What does it mean to seize a president?
The United States’ forcible seizure of President Maduro and his transfer to New York for trial has sent shockwaves through the international community.
Milligan-Whyte noted that when a sitting president is dramatically removed from his own country by a foreign power in a matter of days, the act itself constitutes a direct and substantive blow to the principles of sovereignty and the international order. In his words, this was not simply a political move, but a deliberate demonstration of power.
Wang emphasized that the action should not be viewed as an isolated incident. Rather, it represents a continuation, and an escalation, of long-standing U.S. interventionism in the Western Hemisphere. Since the Spanish–American War at the end of the 19th century, the United States has repeatedly intervened in Latin America under various pretexts.
What makes this case different, Wang argued, is its “novelty”: at extremely low political and military cost, the United States directly took control of another country’s leader, creating a powerful demonstration effect.
Milligan-Whyte warned that this is precisely what makes this issue so dangerous. If such a method is seen as effective, and if it delivers immediate intimidation, it may be abused as a repeatable political tool. He stressed that this was not a traditional war, but an experiment in testing the limits of military power and executive authority on a smaller country.
Both experts agreed that the real issue extends far beyond Venezuela itself. The core question is whether “seizing a president” could become a tolerated and repeatable practice. If such a precedent is accepted, they warned, the sense of security underpinning international politics would be systematically eroded.
More than Venezuela: Who is driving emergency-state politics?
In Wang’s assessment, the U.S. operation is driven by multiple overlapping motivations.
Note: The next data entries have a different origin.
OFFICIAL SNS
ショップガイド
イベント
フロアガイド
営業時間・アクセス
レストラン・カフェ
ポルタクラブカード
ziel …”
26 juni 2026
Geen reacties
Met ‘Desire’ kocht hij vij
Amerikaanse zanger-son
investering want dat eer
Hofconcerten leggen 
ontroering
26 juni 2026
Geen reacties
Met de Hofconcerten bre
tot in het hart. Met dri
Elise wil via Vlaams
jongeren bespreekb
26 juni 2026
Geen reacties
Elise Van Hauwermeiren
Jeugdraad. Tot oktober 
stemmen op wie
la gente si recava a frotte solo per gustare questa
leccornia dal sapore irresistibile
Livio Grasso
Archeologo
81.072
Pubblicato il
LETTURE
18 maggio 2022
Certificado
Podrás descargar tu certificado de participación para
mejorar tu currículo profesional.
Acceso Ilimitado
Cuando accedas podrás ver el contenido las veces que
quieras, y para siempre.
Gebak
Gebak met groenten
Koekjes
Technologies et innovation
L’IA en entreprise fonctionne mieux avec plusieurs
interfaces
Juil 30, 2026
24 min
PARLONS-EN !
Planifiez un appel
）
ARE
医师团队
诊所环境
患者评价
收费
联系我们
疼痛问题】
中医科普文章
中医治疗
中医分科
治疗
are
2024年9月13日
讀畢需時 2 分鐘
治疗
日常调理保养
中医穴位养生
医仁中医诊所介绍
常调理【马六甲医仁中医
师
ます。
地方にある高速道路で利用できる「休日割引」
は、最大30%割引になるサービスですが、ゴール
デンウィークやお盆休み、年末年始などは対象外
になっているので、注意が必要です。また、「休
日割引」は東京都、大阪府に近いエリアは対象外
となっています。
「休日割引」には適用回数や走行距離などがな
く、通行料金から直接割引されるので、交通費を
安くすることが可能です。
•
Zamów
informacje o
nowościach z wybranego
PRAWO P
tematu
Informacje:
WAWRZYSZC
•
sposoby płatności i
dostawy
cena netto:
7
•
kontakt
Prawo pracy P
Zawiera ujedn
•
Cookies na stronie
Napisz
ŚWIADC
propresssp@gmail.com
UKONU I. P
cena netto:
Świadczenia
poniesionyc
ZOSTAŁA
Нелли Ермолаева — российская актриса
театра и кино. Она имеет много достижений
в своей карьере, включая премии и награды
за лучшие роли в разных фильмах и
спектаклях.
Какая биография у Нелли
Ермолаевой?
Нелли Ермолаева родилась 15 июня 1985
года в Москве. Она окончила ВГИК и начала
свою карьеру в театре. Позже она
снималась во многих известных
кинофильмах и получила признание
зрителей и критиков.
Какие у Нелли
First, it is intended to intimidate anti-U.S. forces in Latin America by using an extreme case to signal the cost of crossing red lines.
Second, it reflects a strategy centered on control over oil, ports, and critical minerals. Against the backdrop of global energy transition and mounting fiscal pressure, Washington seeks to reinforce its resource and financial advantages.
Third, it serves domestic U.S. political narratives, particularly the project of hegemonic transformation under the banner of Make America Great Again.
Milligan-Whyte approached the issue from the perspective of U.S. domestic political mechanisms, highlighting the interaction between foreign actions and internal pressures. In his view, Trump has a habitual tendency to dominate the news cycle by engineering major external events.
As foreign actions escalate, Milligan-Whyte warned, they risk being used to manufacture a permanent “state of emergency.” Once emergency conditions are normalized, the U.S. president can invoke extraordinary powers and push beyond existing constraints.
For this reason, Milligan-Whyte expressed deep concern about the spillover effects of such logic. If intimidation produces results, it will be replicated, he cautioned, potentially not only in Latin America but in other regions as well. He said he is particularly worried that the United States could take radical action over Greenland.
When presidential authority is continuously elevated to a “state of exception,” he argued, even actions involving allies or sensitive regions may be packaged as “security necessities,” allowing them to bypass normal international constraints.
In Milligan-Whyte’s view, once this path is taken, the consequences will not be limited to regional instability. It will ultimately rebound against the United States itself—damaging its economic foundations, national security, and international credibility in ways that may be difficult to repair.
Wang Yiwei summarized this trajectory as a “Trump-version Monroe Doctrine.” Empowered by new variables such as artificial intelligence, capital flows, and the dollar system, the United States, he argued, is attempting to reshape its dominance over the Western Hemisphere through lower costs but higher intensity.